Monday, June 13 – Impex files the IFS and informs me there will be, “ISF single bond fee + other destinations charge” I respond that Thunder Sky should cover them, just like the IFS fee, but to email the itemized charges to me.

Emailed Thunder Sky about covering destination charges.

Tuesday, June 14 – More back and forth with Thunder Sky about Proforma Invoice which had incomplete shipping terms of “FOB” (missing origin or destination) and the freight shown as “pre-paid.” They are digging in their heels that they are only covering the freight costs to get the shipment to the shores of the Port of LA. Which means an additional $426.64 will be charged by the US freight forwarder. This will bring the total shipping cost of $806.64. OUCH! Beware if you are planning to import batteries from China. It will hurt. A lot.

Friday, June 17 – Yay for “More fees Friday!” Looks like there could be import duties and taxes too. Not sure how much yet but there could be a “household” exemption (and the shipment is less than $2,500). Still working to figure out if I qualify for the exemption or what the import duties will be.

Potentially – Most. Expensive. Battery. Lesson.
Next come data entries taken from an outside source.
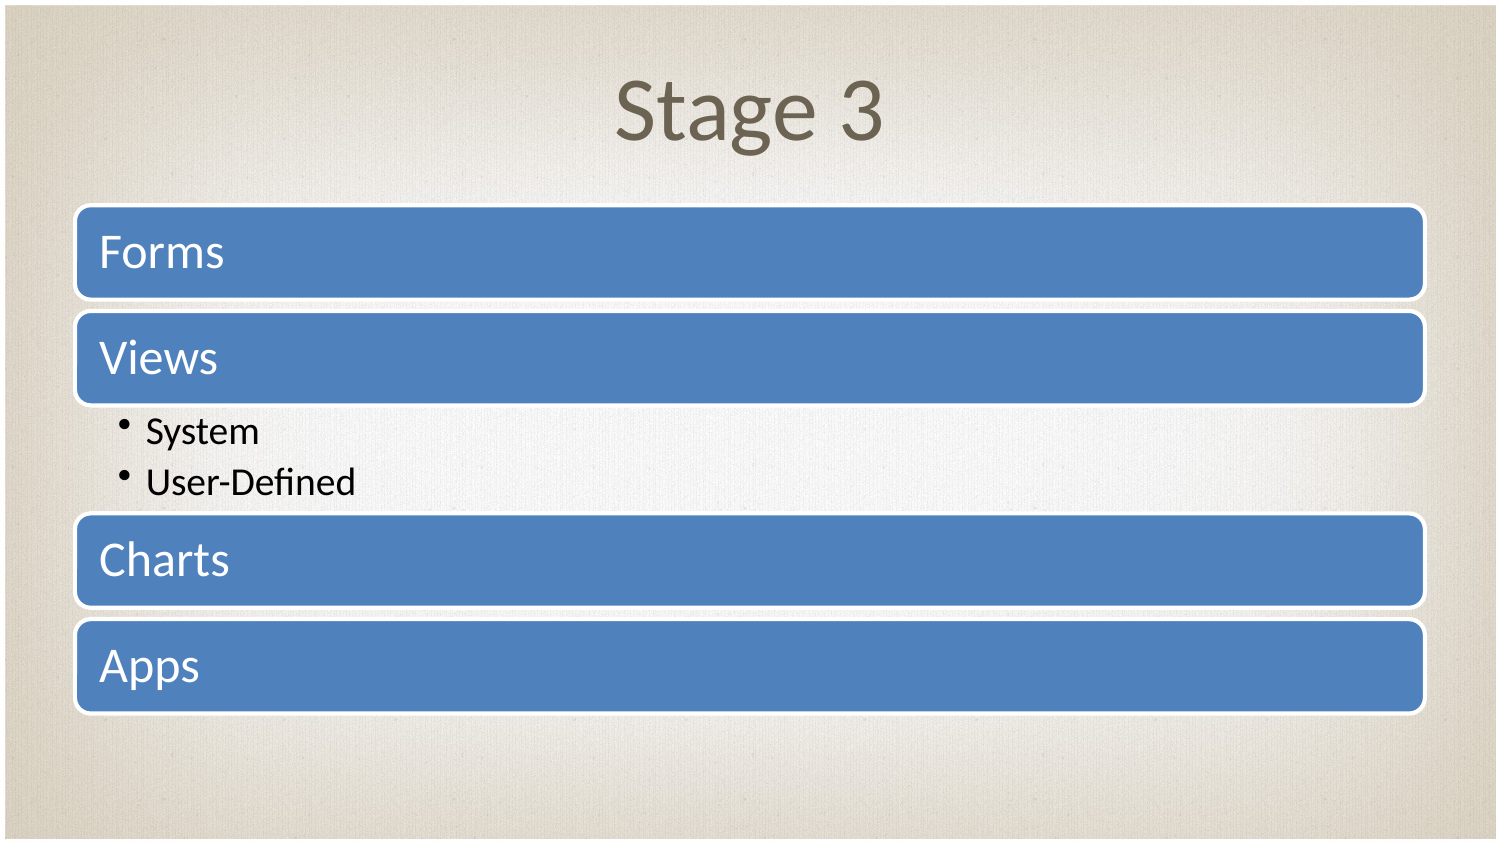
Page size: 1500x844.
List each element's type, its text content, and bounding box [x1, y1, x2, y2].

title Stage 3 [75, 33, 1425, 175]
picture [0, 0, 1500, 844]
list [74, 196, 1426, 723]
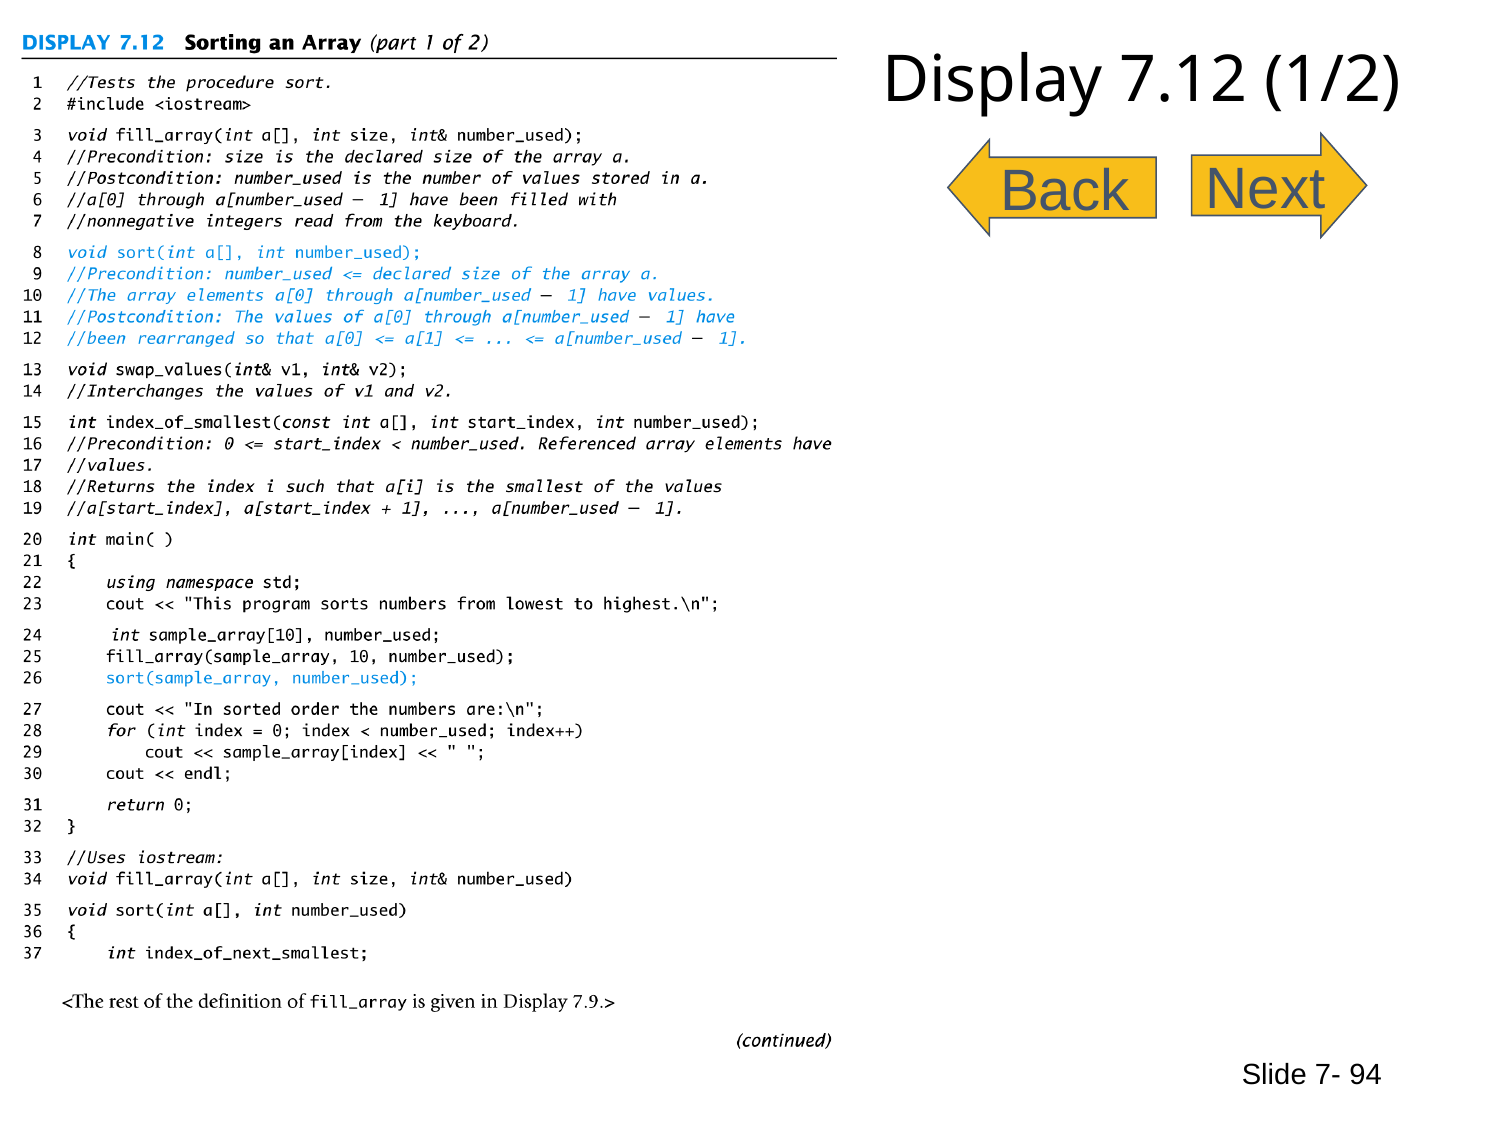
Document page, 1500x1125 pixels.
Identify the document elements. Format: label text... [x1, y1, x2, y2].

title Display 7.12 (1/2) [867, 37, 1488, 201]
text_box Back [947, 139, 1157, 236]
text_box Next [1191, 133, 1367, 238]
picture [18, 29, 837, 1052]
slide_number Slide 7- 94 [1059, 1042, 1397, 1103]
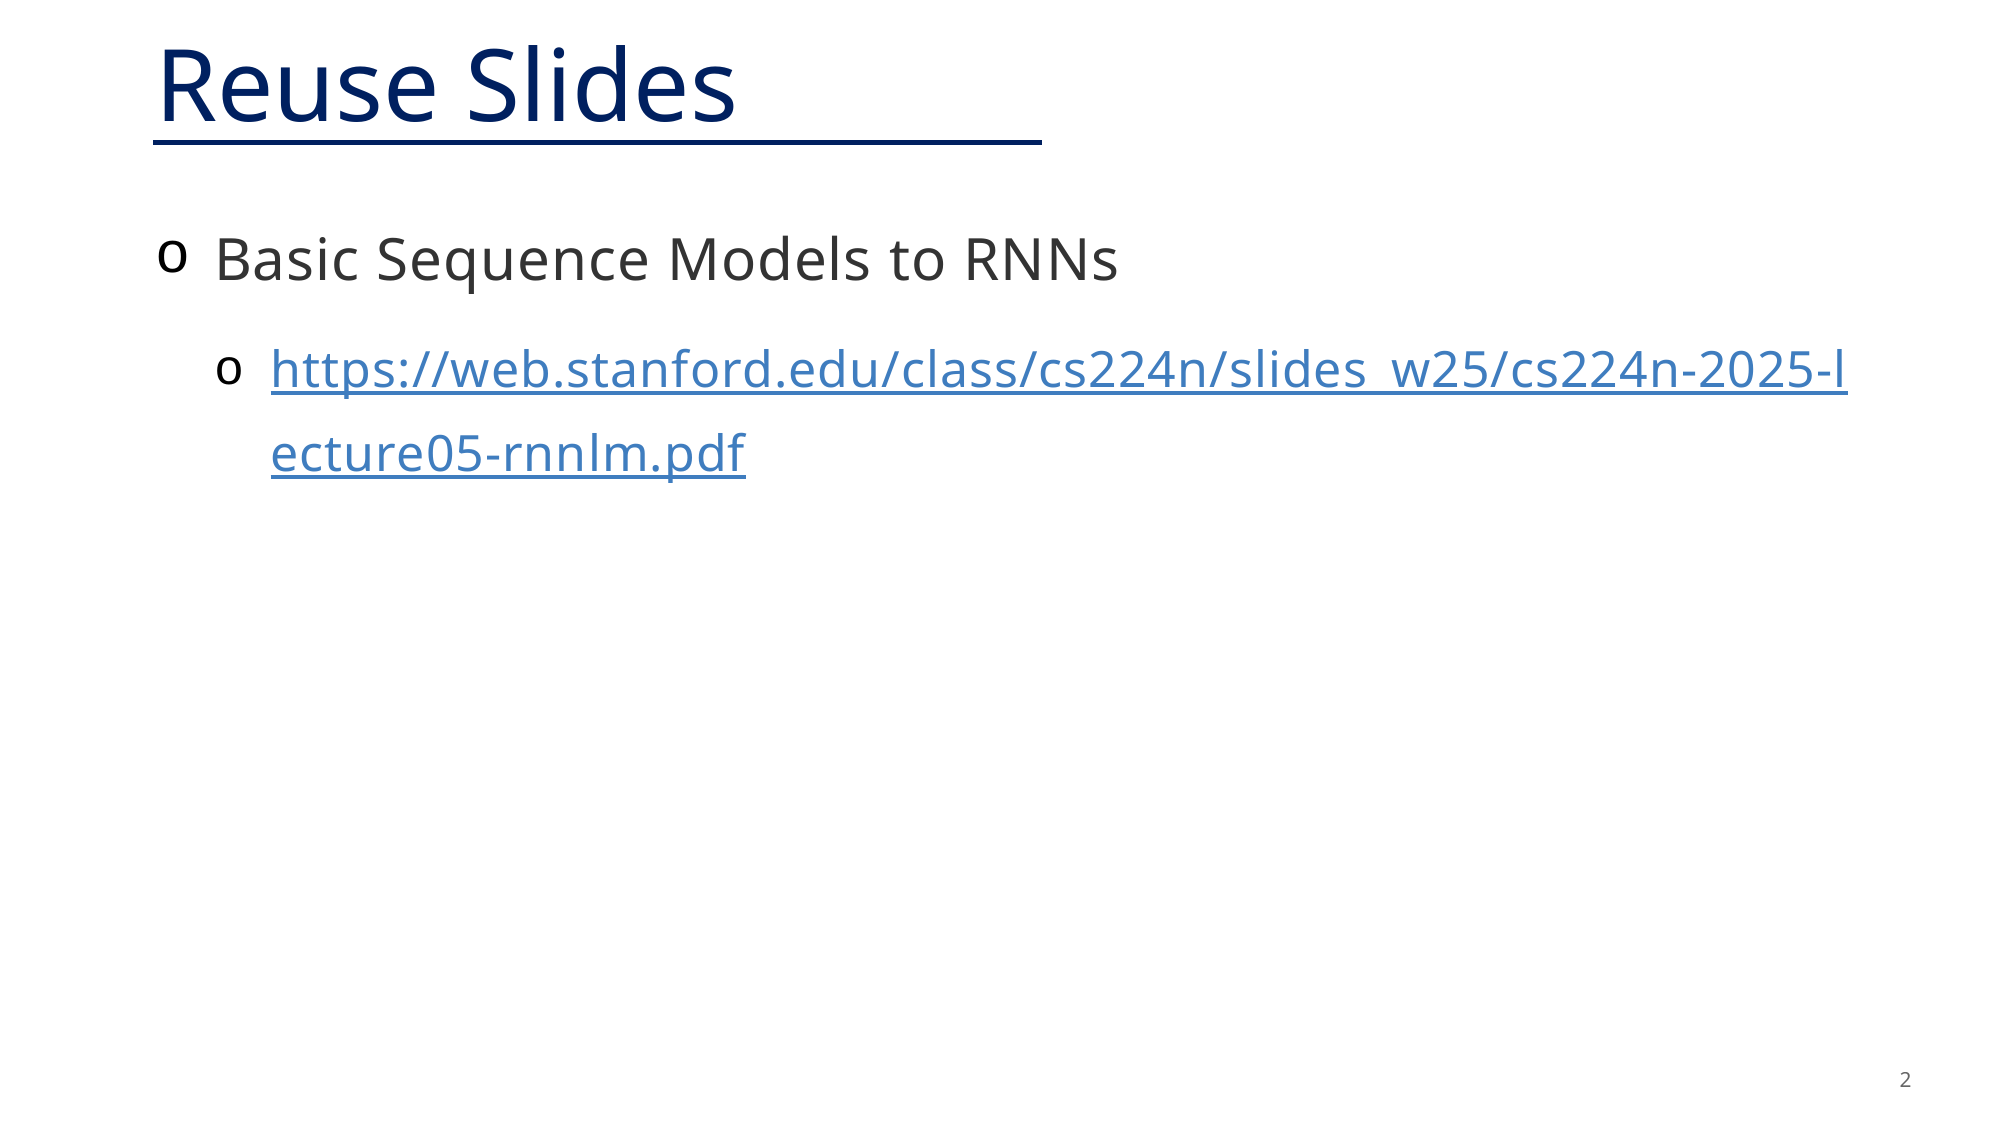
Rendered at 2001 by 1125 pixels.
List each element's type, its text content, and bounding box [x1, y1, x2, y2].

list Basic Sequence Models to RNNs https://web.stanford.edu/class/cs224n/slides_w25/cs224n-2025-lecture05-rnnlm.pdf [140, 179, 1871, 1030]
slide_number 2 [1637, 1042, 1927, 1119]
title Reuse Slides [140, 0, 1871, 149]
Ever.

Tuesday, June 21 – The ship arrived at the Port of LA. I’m told by Impex that is will be 3 to 4 days before any next steps.

Friday, June 24 – Impex sends over an invoice and update, “Container is still on the vessel as of today and will send you pick up requirements to you after we receive our payment.” Thankfully the shipping price was a bit lower, coming in at $353.12.

Monday, June 27 – I emailed a picture of the check to cover the Port of LA fees and receive a response that there were be an extra charge if the batteries were not picked up by July 4th. What?!?!, are they ready for pickup? Another round of emails confirms I’m good to go. After arranging dropping off a check, I’m told I can pick up my new batteries tomorrow about 15 minutes away from the freight forwarders office. Next challenge, how to get assembled battery pack in the rental car. It is always another challenge to overcome.

Tuesday, June 27 – Pick up the batteries…drive from San Diego up to Carson (LA area) and drop off the check with Impex and meet Joyce. A quick hello, thank you, and I have the paperwork and address to pick up my batteries. I don’t want to get too excited that I skirted the potential $5,000 fine but I’m feeling hopeful.

I drive a short distance to AZ West the warehouse where I can pick up my batteries. Next worry is how I will get 200 pound batteries in my rental car if the warehouse guys won’t help.

Waiting for the security guard to point me to a parking place

Parked, up the stairs and hand over my paperwork and ID through the glass window. A form to sign is passed back and I see an $85 charge. Ugh, more money. I say nothing and I’m handed a paper to take to the forklift operator. Whew, it was already paid by Impex.

Waiting to load up, amongst the tractor trailers

The forklift operator was able to position the forklift rails into the truck and helped me slide them down. Nice, batteries in hand I’m out of here!

Extremely well packed battery crates, nice job Thunder Sky

Total cost worked out to $3,182 for the batteries. That is a total of 1,840AH (at 3.2V) which works out to $1.73 per AH. Looking at EVWest, I could have gone with the Voltronix 180 Ah (less capacity) for $1.47 per AH, and had a lot less headaches since I could pick them up in San Marcos, CA. However, the Winston cells do have a good history with cruisers and supposedly have 5,000 charge/discharge cycle life compared to 2,000 from Voltronix. In the end, I learned something new about international sea freight so it is all good.